Stored data entries:
========
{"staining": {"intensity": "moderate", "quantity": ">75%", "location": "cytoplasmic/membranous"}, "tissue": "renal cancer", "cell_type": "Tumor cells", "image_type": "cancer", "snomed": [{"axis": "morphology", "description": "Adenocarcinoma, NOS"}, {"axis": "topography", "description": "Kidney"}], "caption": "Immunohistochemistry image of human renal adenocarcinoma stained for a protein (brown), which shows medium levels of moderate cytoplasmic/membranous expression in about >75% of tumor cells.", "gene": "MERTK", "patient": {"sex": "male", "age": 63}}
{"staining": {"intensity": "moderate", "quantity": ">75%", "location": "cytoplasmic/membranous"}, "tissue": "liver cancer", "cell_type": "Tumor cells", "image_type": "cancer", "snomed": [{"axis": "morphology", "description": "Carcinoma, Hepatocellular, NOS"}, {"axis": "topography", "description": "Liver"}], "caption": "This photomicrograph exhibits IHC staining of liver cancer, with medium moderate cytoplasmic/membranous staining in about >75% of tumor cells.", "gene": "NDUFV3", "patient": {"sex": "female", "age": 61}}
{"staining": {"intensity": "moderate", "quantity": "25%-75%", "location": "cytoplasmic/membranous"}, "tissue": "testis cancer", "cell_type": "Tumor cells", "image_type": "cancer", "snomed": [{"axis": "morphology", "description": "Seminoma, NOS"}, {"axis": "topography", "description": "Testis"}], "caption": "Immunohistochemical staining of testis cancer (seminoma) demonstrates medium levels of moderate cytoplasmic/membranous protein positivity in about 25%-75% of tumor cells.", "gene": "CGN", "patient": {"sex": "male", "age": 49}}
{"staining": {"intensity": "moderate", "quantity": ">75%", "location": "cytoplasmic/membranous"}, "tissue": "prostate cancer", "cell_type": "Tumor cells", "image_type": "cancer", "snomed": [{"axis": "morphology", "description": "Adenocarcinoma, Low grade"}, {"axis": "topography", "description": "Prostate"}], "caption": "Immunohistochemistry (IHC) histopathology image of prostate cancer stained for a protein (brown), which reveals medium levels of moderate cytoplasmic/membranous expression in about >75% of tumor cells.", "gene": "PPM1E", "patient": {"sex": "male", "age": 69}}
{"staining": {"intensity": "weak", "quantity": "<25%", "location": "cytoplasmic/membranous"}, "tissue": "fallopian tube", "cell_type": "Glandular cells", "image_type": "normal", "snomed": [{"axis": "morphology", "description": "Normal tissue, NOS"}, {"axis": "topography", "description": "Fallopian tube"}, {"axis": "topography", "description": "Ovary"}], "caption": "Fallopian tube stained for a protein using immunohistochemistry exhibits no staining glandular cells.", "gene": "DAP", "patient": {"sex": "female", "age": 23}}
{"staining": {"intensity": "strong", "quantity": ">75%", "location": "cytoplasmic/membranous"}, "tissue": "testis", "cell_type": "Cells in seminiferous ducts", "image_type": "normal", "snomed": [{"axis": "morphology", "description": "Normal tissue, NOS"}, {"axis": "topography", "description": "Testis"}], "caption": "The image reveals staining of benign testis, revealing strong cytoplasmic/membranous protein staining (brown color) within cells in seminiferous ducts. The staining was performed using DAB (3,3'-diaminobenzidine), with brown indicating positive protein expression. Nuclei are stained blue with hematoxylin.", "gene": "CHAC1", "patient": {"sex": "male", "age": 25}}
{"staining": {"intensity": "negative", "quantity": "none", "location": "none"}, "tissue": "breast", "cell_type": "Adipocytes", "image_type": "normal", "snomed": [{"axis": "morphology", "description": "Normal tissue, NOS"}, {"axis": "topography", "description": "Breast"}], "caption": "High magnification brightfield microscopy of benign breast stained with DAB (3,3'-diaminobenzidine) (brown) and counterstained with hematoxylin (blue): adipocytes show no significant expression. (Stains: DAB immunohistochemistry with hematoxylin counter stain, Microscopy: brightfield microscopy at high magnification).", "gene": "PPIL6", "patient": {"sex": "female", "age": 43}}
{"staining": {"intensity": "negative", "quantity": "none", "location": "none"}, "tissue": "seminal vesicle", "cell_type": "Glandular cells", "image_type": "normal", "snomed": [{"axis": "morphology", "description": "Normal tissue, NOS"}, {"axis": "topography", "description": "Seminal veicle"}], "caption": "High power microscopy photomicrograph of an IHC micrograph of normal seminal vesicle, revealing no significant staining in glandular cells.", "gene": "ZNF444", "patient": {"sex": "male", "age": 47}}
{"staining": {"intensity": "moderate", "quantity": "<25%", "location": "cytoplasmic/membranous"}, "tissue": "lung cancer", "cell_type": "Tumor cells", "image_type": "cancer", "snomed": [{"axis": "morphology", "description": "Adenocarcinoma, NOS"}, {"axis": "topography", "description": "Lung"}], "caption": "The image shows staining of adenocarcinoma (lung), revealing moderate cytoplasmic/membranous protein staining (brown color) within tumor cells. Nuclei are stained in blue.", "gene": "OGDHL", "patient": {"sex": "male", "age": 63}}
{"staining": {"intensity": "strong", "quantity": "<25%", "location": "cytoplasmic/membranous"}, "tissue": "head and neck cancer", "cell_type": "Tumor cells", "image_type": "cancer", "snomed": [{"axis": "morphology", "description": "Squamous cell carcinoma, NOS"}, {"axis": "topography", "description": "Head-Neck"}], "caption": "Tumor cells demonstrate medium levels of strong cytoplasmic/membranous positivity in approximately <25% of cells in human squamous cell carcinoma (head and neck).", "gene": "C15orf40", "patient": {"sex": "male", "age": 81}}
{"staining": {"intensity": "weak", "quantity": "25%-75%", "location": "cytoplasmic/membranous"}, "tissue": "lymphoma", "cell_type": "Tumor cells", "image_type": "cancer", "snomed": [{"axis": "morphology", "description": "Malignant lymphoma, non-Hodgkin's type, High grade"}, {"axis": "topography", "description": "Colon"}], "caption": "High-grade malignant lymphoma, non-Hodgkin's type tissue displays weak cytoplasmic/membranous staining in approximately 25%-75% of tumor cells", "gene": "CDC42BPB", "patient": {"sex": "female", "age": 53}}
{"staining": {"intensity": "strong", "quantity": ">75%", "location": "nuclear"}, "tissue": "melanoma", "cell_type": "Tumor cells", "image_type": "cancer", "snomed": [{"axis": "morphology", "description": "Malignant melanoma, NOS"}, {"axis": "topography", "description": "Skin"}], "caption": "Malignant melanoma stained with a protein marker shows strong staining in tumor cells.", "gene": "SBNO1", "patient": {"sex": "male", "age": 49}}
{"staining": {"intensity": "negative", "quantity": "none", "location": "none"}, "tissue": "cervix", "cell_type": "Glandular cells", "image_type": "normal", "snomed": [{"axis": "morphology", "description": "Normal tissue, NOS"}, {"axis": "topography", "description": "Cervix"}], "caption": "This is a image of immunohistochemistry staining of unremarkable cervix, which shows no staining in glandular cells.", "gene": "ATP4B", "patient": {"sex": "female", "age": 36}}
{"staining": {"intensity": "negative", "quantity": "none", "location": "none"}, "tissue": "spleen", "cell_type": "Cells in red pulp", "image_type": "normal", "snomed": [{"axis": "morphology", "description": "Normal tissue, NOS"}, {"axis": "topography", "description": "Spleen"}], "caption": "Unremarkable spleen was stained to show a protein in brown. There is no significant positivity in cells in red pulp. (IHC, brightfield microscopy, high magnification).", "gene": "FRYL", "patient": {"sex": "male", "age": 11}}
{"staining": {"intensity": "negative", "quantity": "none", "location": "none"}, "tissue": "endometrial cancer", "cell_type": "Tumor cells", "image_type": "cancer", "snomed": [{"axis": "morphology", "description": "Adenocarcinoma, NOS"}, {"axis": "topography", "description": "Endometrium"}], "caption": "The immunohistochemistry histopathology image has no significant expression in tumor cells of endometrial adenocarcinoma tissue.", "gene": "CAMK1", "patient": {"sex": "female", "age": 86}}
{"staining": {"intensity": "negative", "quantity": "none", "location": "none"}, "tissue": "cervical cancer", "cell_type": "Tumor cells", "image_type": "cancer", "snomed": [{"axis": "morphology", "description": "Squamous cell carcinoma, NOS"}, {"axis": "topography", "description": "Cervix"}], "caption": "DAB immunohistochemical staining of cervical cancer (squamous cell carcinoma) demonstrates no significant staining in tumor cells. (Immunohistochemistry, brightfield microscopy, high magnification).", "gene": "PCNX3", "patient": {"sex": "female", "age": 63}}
========
Directions for this task
Only the number is needed here: how many lines in the data contain "photomicrograph"?

Reply
2